Partono da Terni la protesta e le denunce per i medici dopo la sentenza del Consiglio di Stato.

Iniziano una serie di proteste e contestazioni ai medici di base che, spesso senza visitare, hanno prescritto la Tachipirina e la vigile attesa per curare il Sars Cov 2 durante i primi sintomi.

E così il 21 gennaio si è tenuto un sit-in in Strada Cardeto 67 a Terni, sotto la sede dell’Ordine dei Medici di Terni.

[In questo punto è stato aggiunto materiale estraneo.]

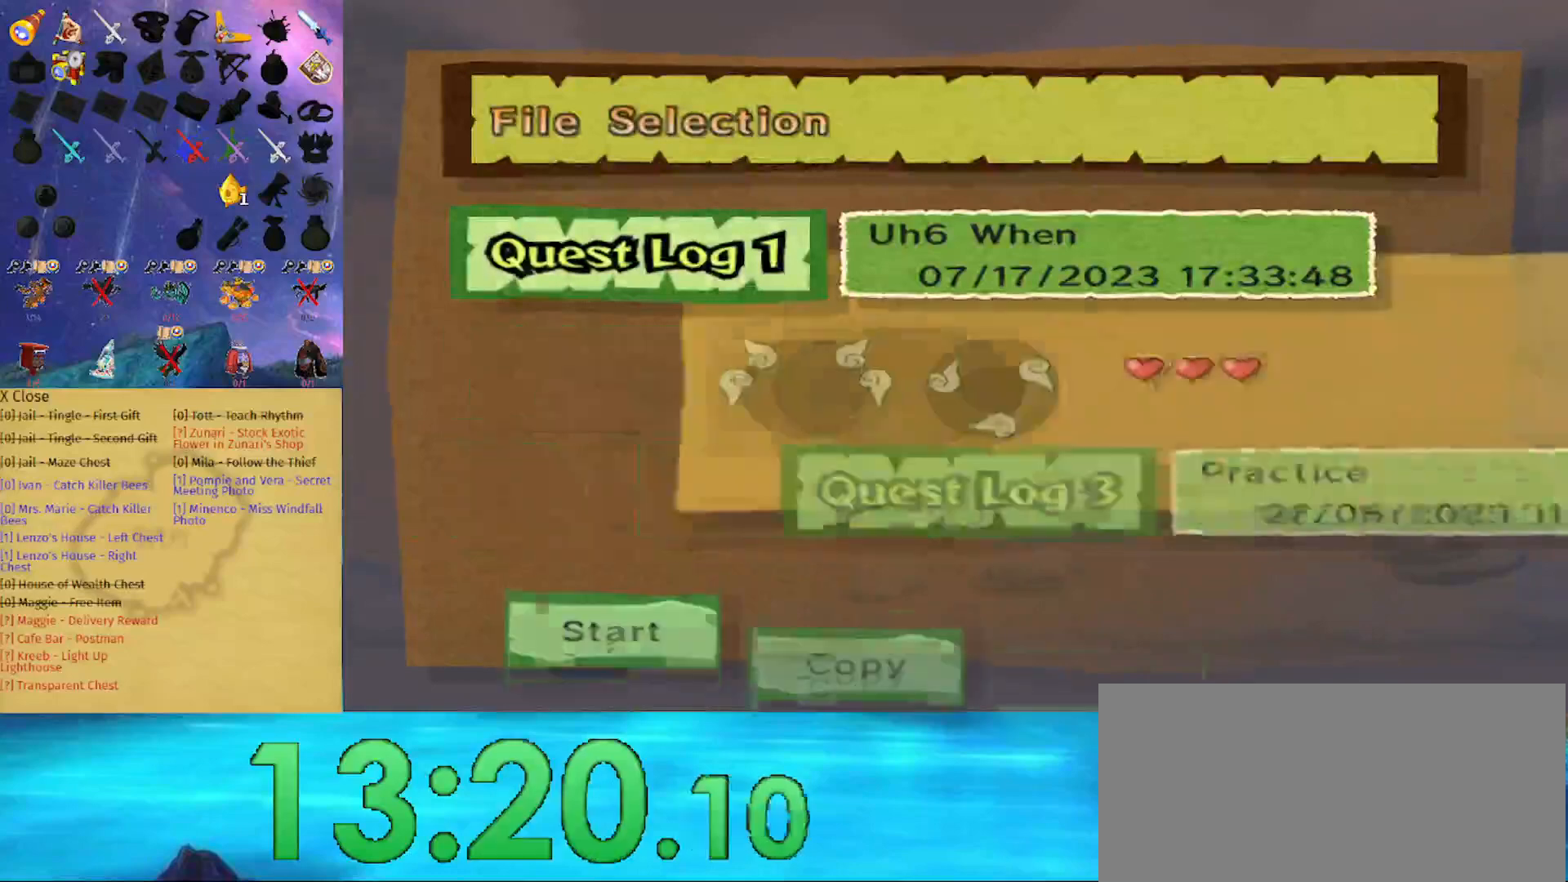
{"buttons": [], "left_stick": "center", "right_stick": "center", "events": [[33, "A", "up"], [100, "A", "down"], [133, "A", "up"], [233, "A", "down"], [267, "A", "up"], [367, "A", "down"], [400, "A", "up"]]}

La protesta, con esposti e denunce già presentati, è promossa da tanti pazienti che non si sentono più rappresentati dai rispettivi medici di medicina generale.

La pacifica iniziativa prevede di sottoporre i rappresentanti dell’Ordina dei medici a domande e ricevere risposte, portando documenti governativi che dichiarano il contrario delle linee guida che lo stesso ordine dà ai medici di medicina generale.

Tutto prende il via dopo la sentenza del Consiglio di Stato che, con un pronunciamento nei giorni scorsi, ha considerato che il protocollo del Ministero della Salute prevedeva “raccomandazioni” e non “prescrizioni” per i medici di medicina generale, cioè “indica comportamenti che secondo la vasta letteratura scientifica ivi allegata in bibliografia, sembrano rappresentare le migliori pratiche, pur con l’ammissione della continua evoluzione in atto”.

E che, dunque, “la sospensione della circolare, lungi da far “riappropriare” i Mmg della loro funzione e delle loro inattaccabili e inattaccate prerogative di scelta terapeutica (che l’atto non intacca) determinerebbe semmai il venir meno di un documento riassuntivo delle “migliori pratiche” che scienza ed esperienza, in costante evoluzione, hanno sinora individuato, e che i Mmg ben potranno, nello spirito costruttivo della circolazione e diffusione delle informazioni scientifico-mediche, considerare come raccomandabili, salvo scelte che motivatamente, appunto in scienza e coscienza, vogliano effettuare, sotto la propria responsabilità (come è la regola), in casi in cui la raccomandazione non sia ritenuta la via ottimale per la cura del paziente”.